• [The problem]
Copy word for word the part of the Gibson J-29 forum thread that begins at the words "# gibson j 29" and stops after "(Oct 28, 2009)".

• [Selected text]
##############################

# gibson j 29



## jimmy c g (Jan 1, 2008)

I snagged a j 29 last year (nos 2014) and find it super easy to play and love the rosewood, the price was unreal.Im wondering if others here have one and how you like it? Is it a rosewood j45 in disguise? Interested in your experiences Jim


----------



## wayne_h (Oct 28, 2009)

I recently acquired a HP 415 CEX which looks to be a similar model. Agree with your comments. I wanted it mainly for the shorter scale, very happy with it.


----------



## Steadfastly (Nov 14, 2008)

They are two different guitars. Here are a few opinions for your perusal.

Need help deciding, J29 or J45 - The Acoustic Guitar Forum


----------



## jimmy c g (Jan 1, 2008)

thanks for the link,, was wondering if any other canucks had one and how they liked it cheers j


----------



## Morkolo (Dec 9, 2010)

A salesman put one in my hands a couple of years ago when I was looking for a new D28 and it was nice. I preferred the J45 Custom (rosewood) hanging alongside of it though, the 29 seemed brighter and had what I thought was a really tight top. My Advanced Jumbo was the same way when it was brand new but with a bit of playing it's opened up nicely. Maybe it's the forward shifted bracing versus the standard bracing on the Custom that makes the difference, I don't know for sure. I wouldn't turn down either one at the right price.


----------

##############################

• [Data section]
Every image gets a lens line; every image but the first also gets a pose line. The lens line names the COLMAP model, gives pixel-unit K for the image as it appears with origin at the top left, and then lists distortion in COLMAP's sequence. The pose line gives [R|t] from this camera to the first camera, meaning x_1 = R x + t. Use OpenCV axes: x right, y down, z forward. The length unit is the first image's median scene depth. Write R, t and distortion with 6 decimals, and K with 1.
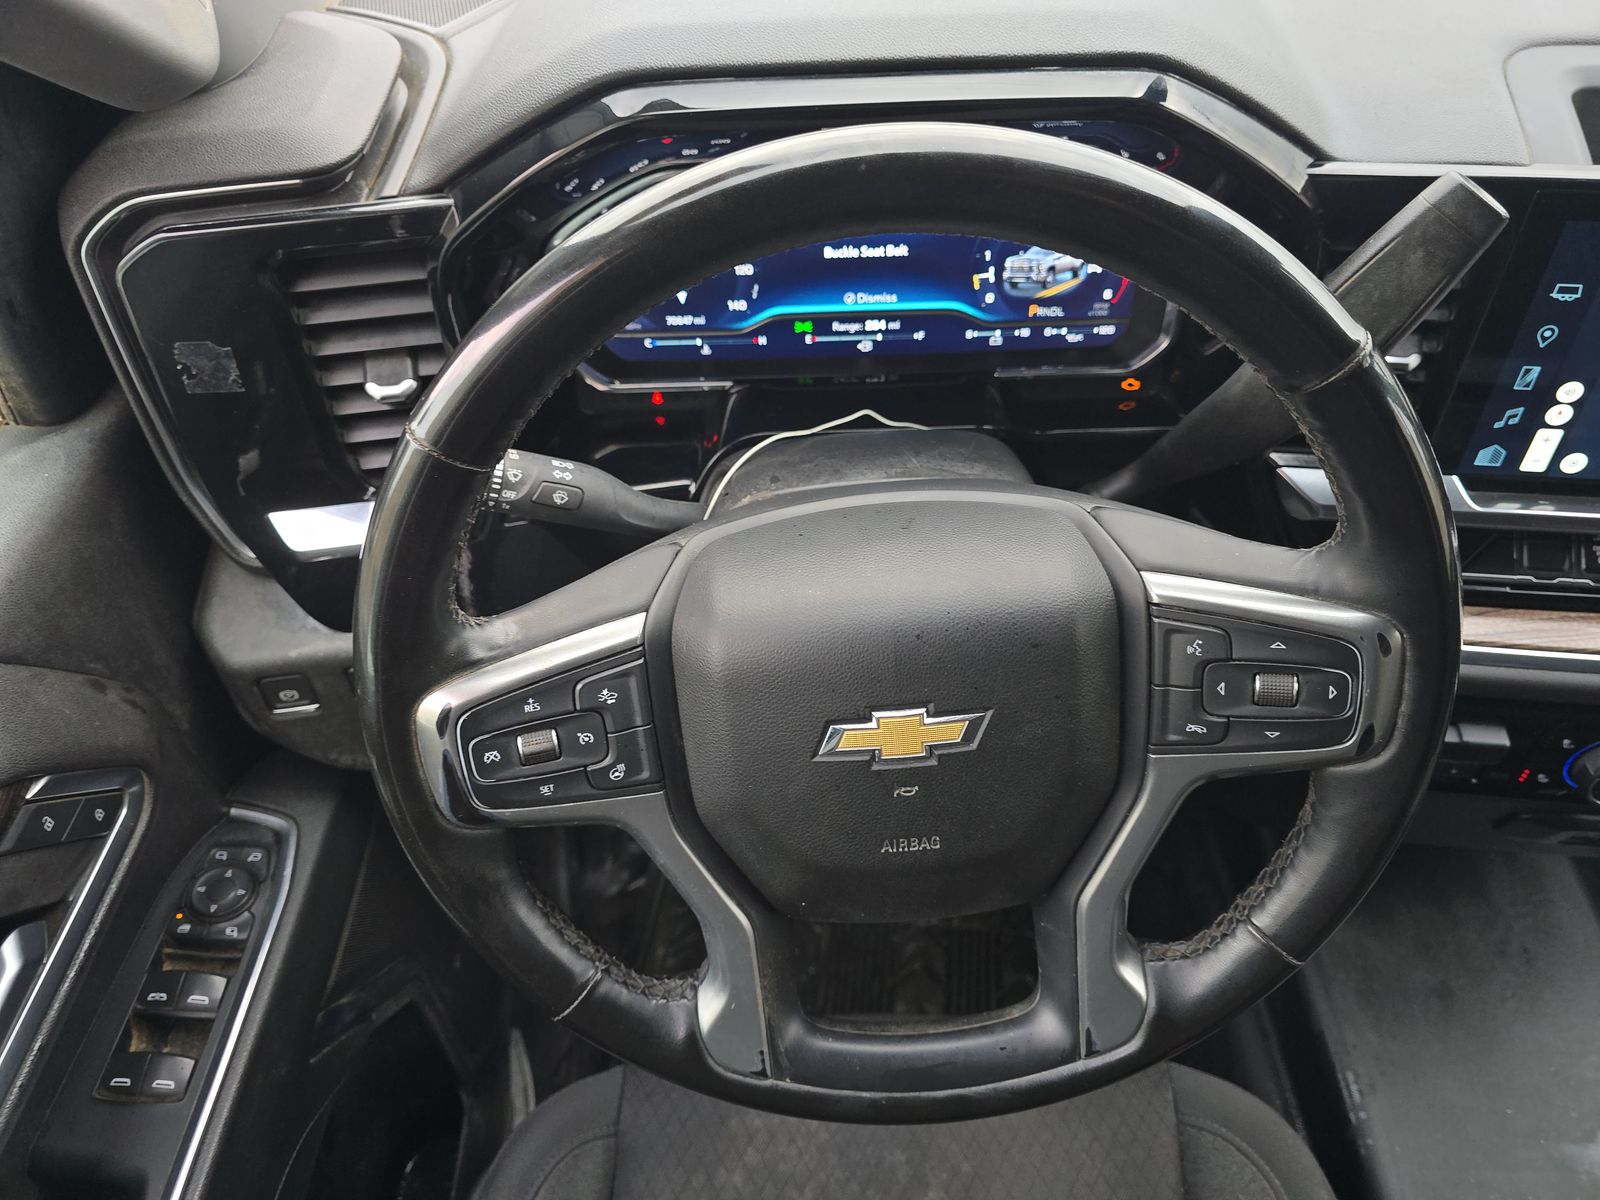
lens RADIAL K [[1111.6, 0, 797.5], [0, 1111.6, 608.5], [0, 0, 1]] dist [0.026447, -0.053610]
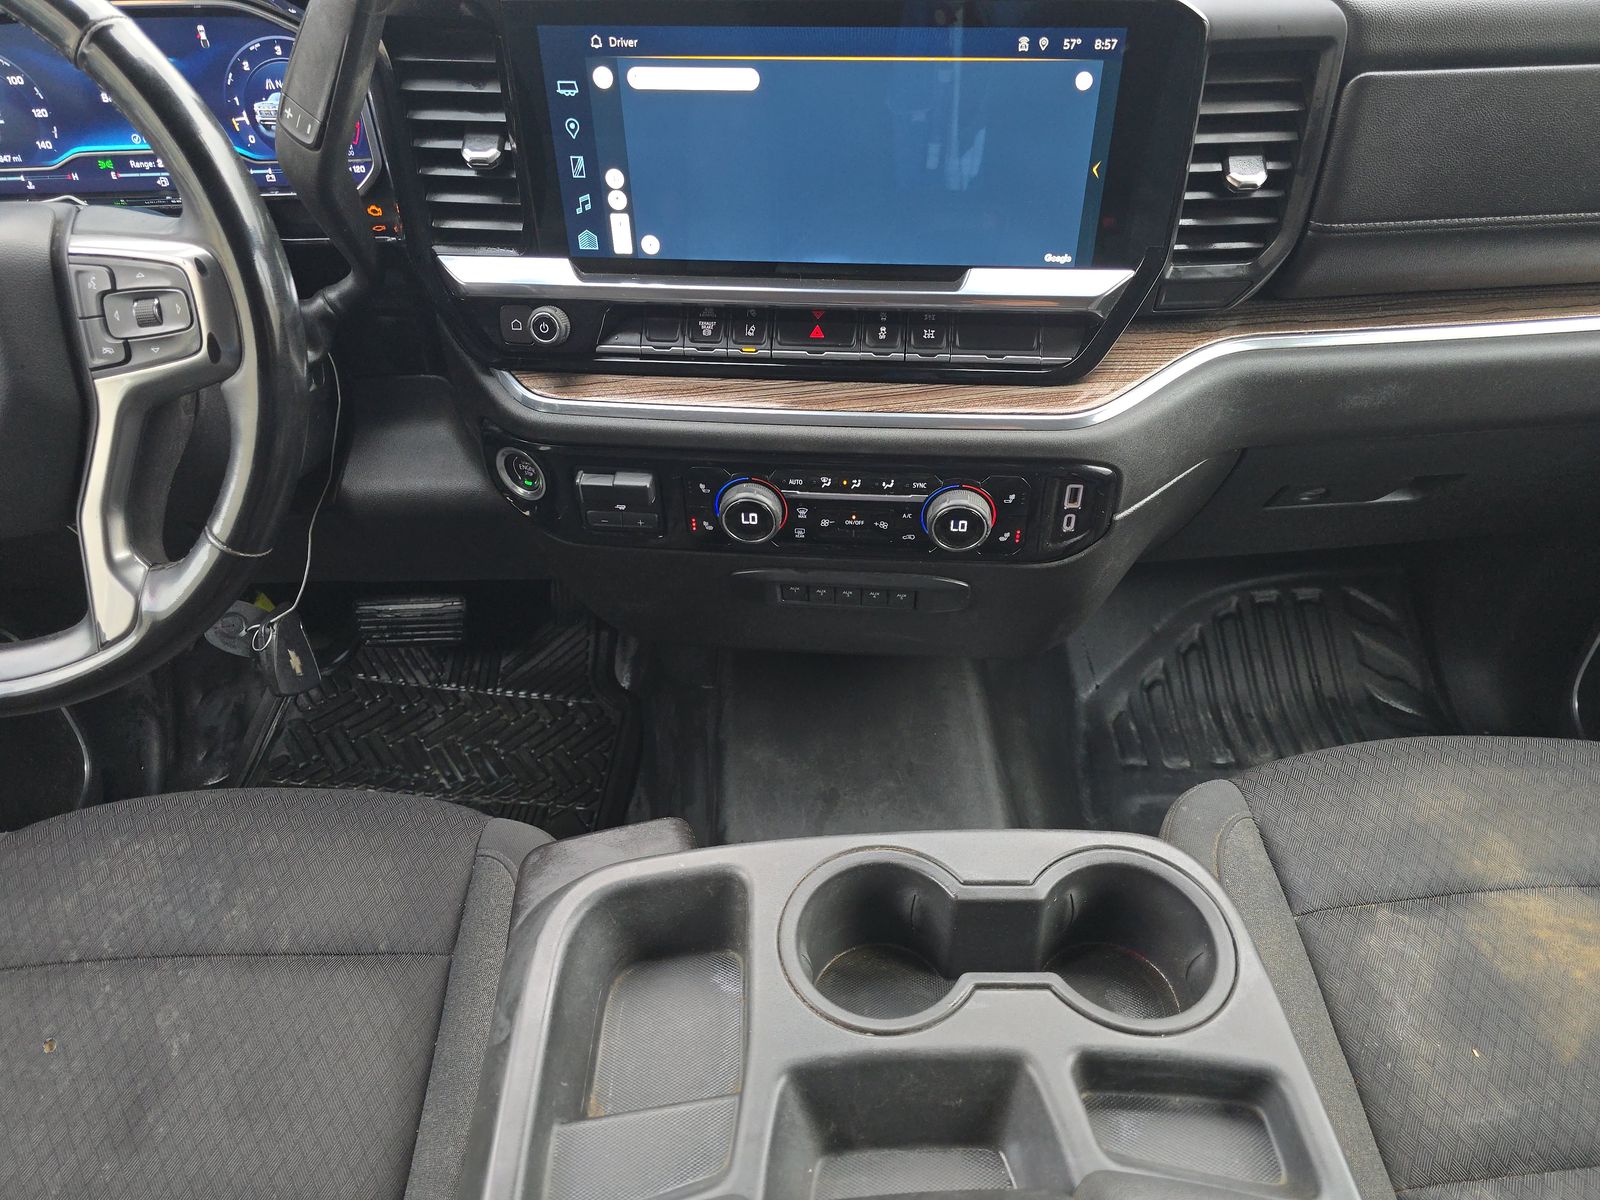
lens RADIAL K [[1090.8, 0, 800.0], [0, 1090.8, 600.0], [0, 0, 1]] dist [0.002821, -0.020286]
pose [[0.998548, -0.008095, 0.053253, 0.702945], [0.011893, 0.997378, -0.071391, 0.318207], [-0.052536, 0.071921, 0.996026, -0.186809]]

##############################

• [Output of the task]
# gibson j 29



## jimmy c g (Jan 1, 2008)

I snagged a j 29 last year (nos 2014) and find it super easy to play and love the rosewood, the price was unreal.Im wondering if others here have one and how you like it? Is it a rosewood j45 in disguise? Interested in your experiences Jim


----------



## wayne_h (Oct 28, 2009)